The researchers generated simulation and optimization results for two device designs that each channel blood through the artificial kidney filter system. Through simulation, they calculated that an individual platelet may flow through the artificial kidney as many as 1,000 times, accumulating stress and increasing the tendency to clot with each pass. One design distributes blood through parallel channels that pass across multiple layers of filtering membranes. The other channels blood back and forth through a single serpentine path.

Both designs met the researchers' predetermined criteria for the uniform flow of blood through the devices and accumulation of shear stress forces on the platelets against the walls of the device flow channels.

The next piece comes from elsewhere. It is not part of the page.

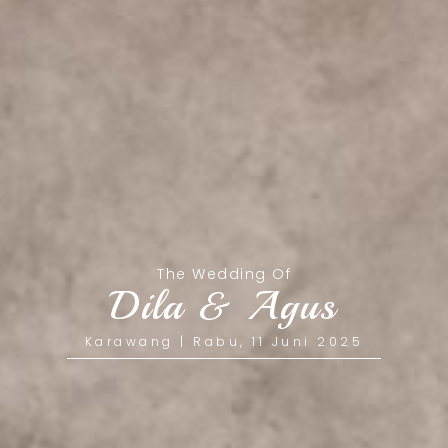
The Wedding Of
Dila & Agus
Karawang | Rabu, 11 Juni 2025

The simulation approach has accelerated the project by saving on animal experimentation and offering a viable alternative to examine the pros and cons of different devices that contact blood. "To do that in animal studies is time consuming, expensive, and at some level you never know if it is going to work out—because animal blood is not the same as human blood," said Shuvo Roy, one of the study's co-authors.

Will the device have all the functions of a native kidney? "No," Roy said. "But the goal is for it to perform the functions that are critical, and to be a device that, once implanted, will allow a patient to eat and drink freely, have mobility, better health overall, and unlike a transplant, not require immunosuppressant drugs."

"We are hopeful that the first clinical trial will begin this year," Roy told Snopes back in March. "If all goes well and funds are available, we could be on the market as early as 2020."

The Kidney Project says that they have already received an abundance of applications for the human trials. Screenings will proceed once they receive approval from the board of ethics.